A client, referred to as Mr K, said the trustee and Xafinity failed to keep adequate membership records, mishandled his enquiries, and unreasonably delayed dealing with his complaint.
Mr K, who was a member of the scheme for less than five years, was contacted by Xafinity in 2013, when he turned 60.
A year later, he was asked to complete a late retirement option form. Mr K said he was subsequently given conflicting information about the age at which he could retire.
He also said Xafinity and past administrators failed to keep adequate records of his pension contributions. The company is also accused of excessively delayed providing him with details of the scheme’s formal complaint procedures, despite his repeated requests.
In October 2016, after Mr K complained about how his pension had been calculated, the trustee instructed Xafinity to pay him a pension backdated to age 60, which has been carried out.
In her determination, Karen Johnston, deputy Pensions Ombudsman, said: “I note that the decision not to pay him a pension prior to age 65 was reversed before he contacted this office.
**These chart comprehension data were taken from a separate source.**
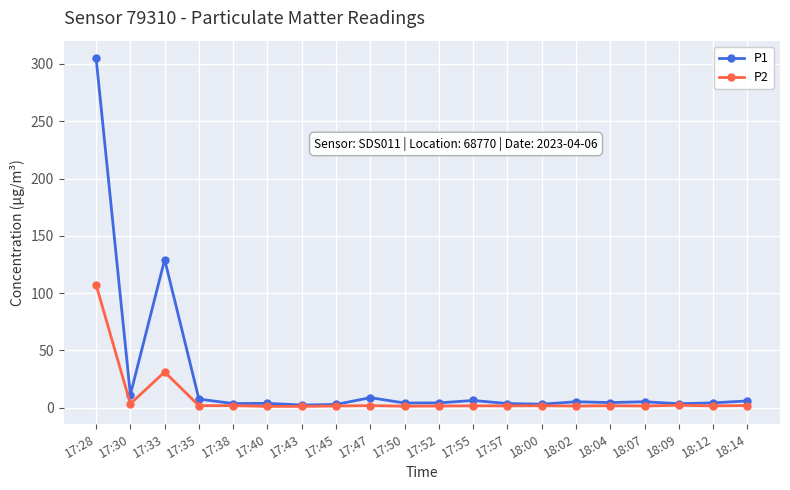

What is the maximum value shown in the chart?

305.1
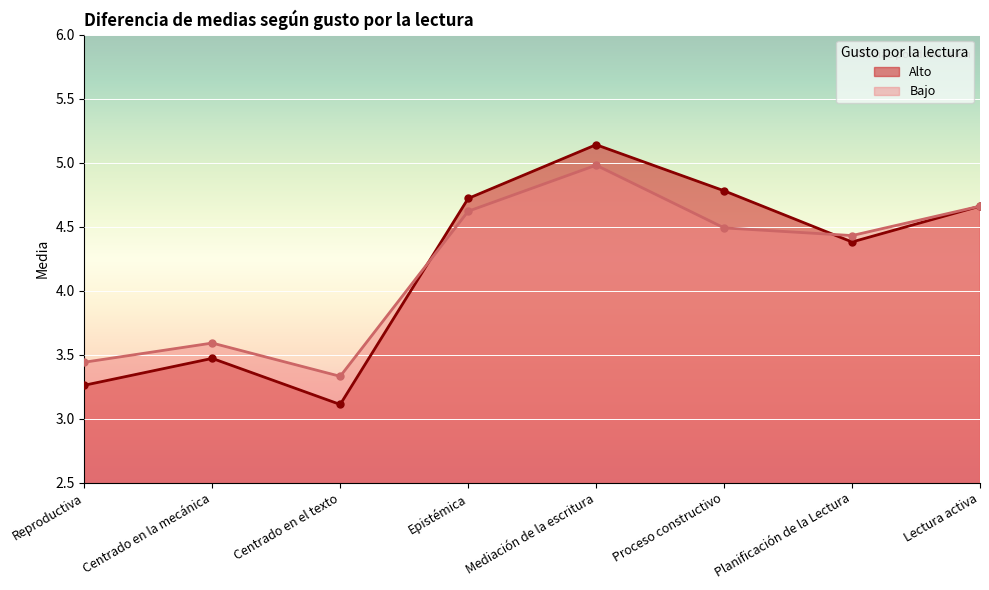

Where is the first local minimum for Bajo?

Centrado en el texto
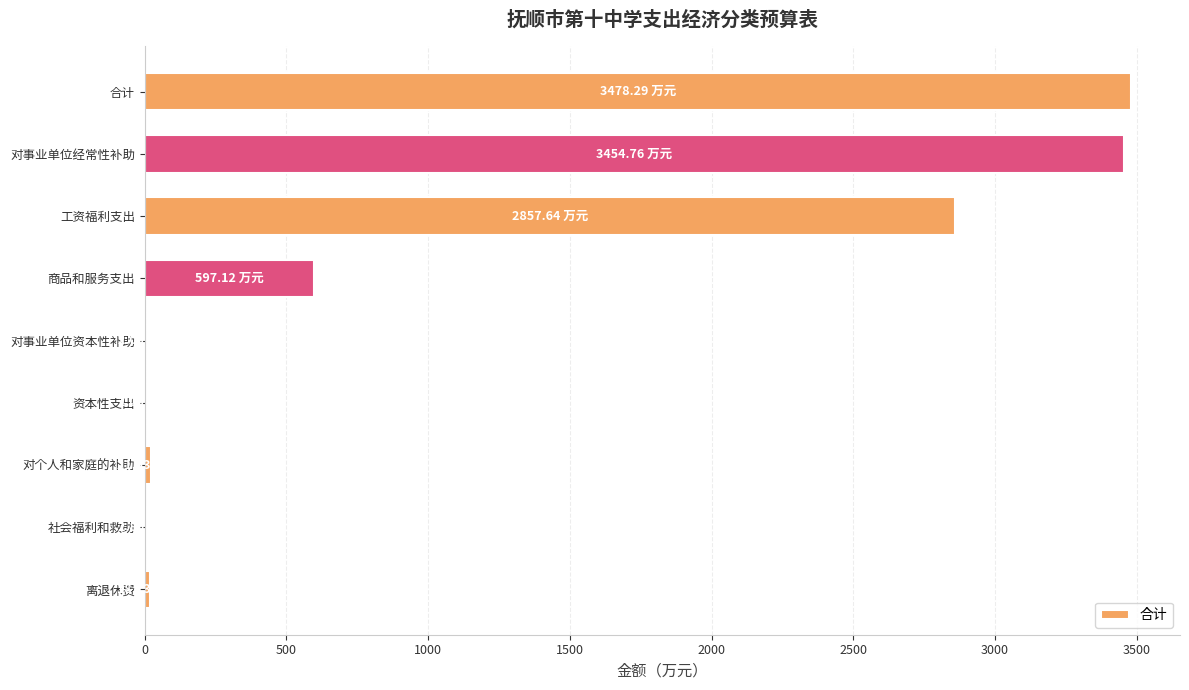

What is the sum of all values?

10434.9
“I find no evidence of outstanding financial injustice in relation to that aspect of his complaint."
The client received £500 from Xafinity in June this year for compensation for distress and inconvenience.
Mr K says the payment was solely redress for the delays on the part of the trustee, and asked the Ombudsman for further compensation.
Ms Johnston acknowledged that “Mr K has raised a number of issues relating to Xafinity’s mishandling of his benefits on retirement, and his subsequent enquiries”.
However, “awards for significant distress and inconvenience are modest, starting at £500. They are not penalties,” she said, considering that the compensation already paid is sufficient.
Ms Johnston is confirming the adjudicator’s opinion, who concluded that no further action was required by either the trustee or Xafinity.
Mr K did not accept this decision and the claim was then passed to Ms Johnston.
The client also said that the total number of failures he has highlighted, indicates to him that other members, and members of any associated schemes, may possibly have been inconvenienced and/or disadvantaged by Xafinity.
Mr K says these failings should be of considerable concern to a Pensions Ombudsman.
Ms Johnston noted, however, that she has “no power to investigate inconvenience or disadvantage which may have been caused to members other than the complainant”.